# THINGS TO DO:
A – From the thread about wanting girls, reproduce the passage between "If its a boy, I" and "my older too.", inclusive.
B – In the thread about wanting girls, how many sisters does Ecologirl's cousin's husband have?
C – According to the thread about wanting girls, why was Wellington disappointed that the first child was a girl?

Start TEXT EXCERPT

# Most people here seem to want girls



## Wellington

Hello!

Just to explain myself, I always imagined my life with 3 kids- all boys. I'm not a girlie girl. I rarely wear skirts or dresses, I have never seen the need to wear make up. I have a simple no fuss bob hair do. Don't get me wrong, I'm not an old frump- its just not something that I have ever been interested in.

My first was a girl. I admit, I was disappointed. How was I ever going to teach her to do her hair in funky ways or teach her how o apply makeup when she's older if I haven't got a clue myself?!

Then I got pregnant again. Another girl! My only saving grace was the saving on clothes....

Don't get me wrong, they are great and I can see a lot of me in them.

Number 3 is on the way.... As yet, too early to tell gender. We will be finding out- mostly to prepare ourselves!

If its a boy, I will be pleased- most of the clothing I have bought for the other two contains very little pink or flowers (obviously some- cant avoid it, especially when other people are buying!) However, now I'm a little concerned that if it is a boy he'll be hen pecked by my older too.

I guess now, as my original dream was 3 boys- It'lll never be realised. But I can accept this one wether it's a girl or a boy. I'll be somewhat disappointed still, but at least I know what I'm dealing with!

Thanks- just needed to get that out.


----------



## Ecologirl

Sounds fair enough. I think everyone has varying degrees of how much they want either sex and we all have our reasons. I suppose those that have no preference at all, even if it's the tiniest one, are quite rare.
I wouldn't worry though about it being hen pecked if it is a boy. I'm sure he'll find his own feet and will probably be twice as strong in personality to make up for living with two sisters. My cousins husband has 5 sisters and no brothers and he's a great guy. He's masculine and blokey, but I think it's been good for my cousin as he knows a great deal about how to deal with girls.

End TEXT EXCERPT
Start SOURCE MATERIAL

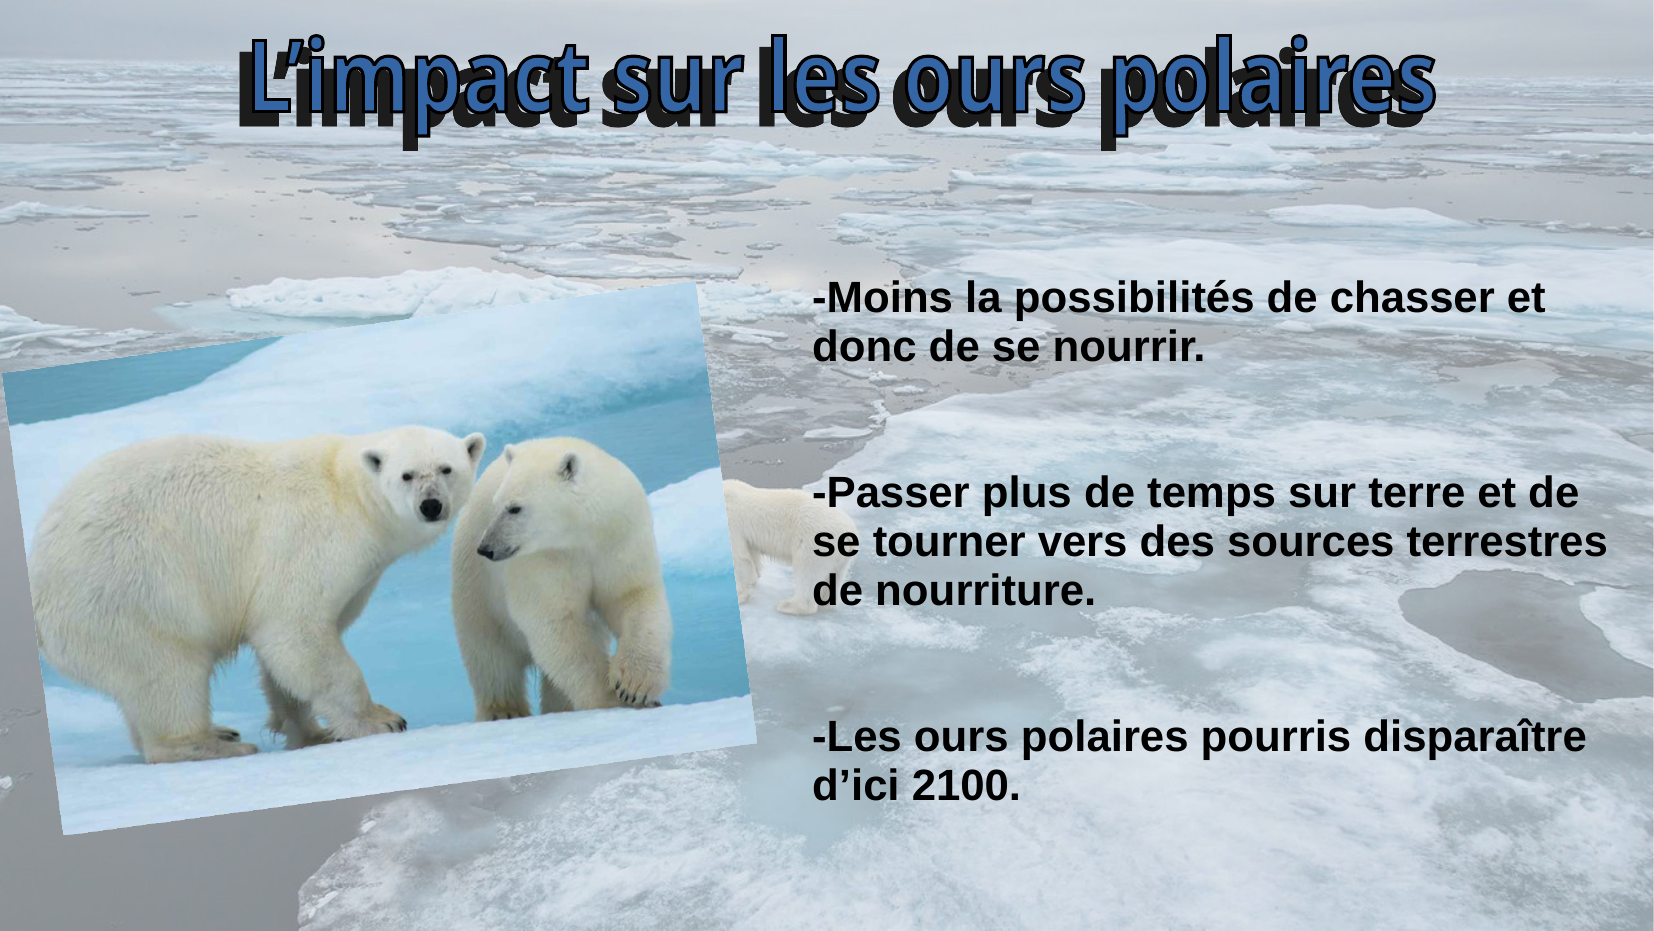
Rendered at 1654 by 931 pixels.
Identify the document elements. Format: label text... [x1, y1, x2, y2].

End SOURCE MATERIAL

# TASK SOLUTIONS:
A –
If its a boy, I will be pleased- most of the clothing I have bought for the other two contains very little pink or flowers (obviously some- cant avoid it, especially when other people are buying!) However, now I'm a little concerned that if it is a boy he'll be hen pecked by my older too.

B – Five sisters, and no brothers.

C – Wellington had always imagined having three boys and, not being a girlie girl, wondered how to teach a daughter to do her hair in funky ways or apply makeup without having a clue about either.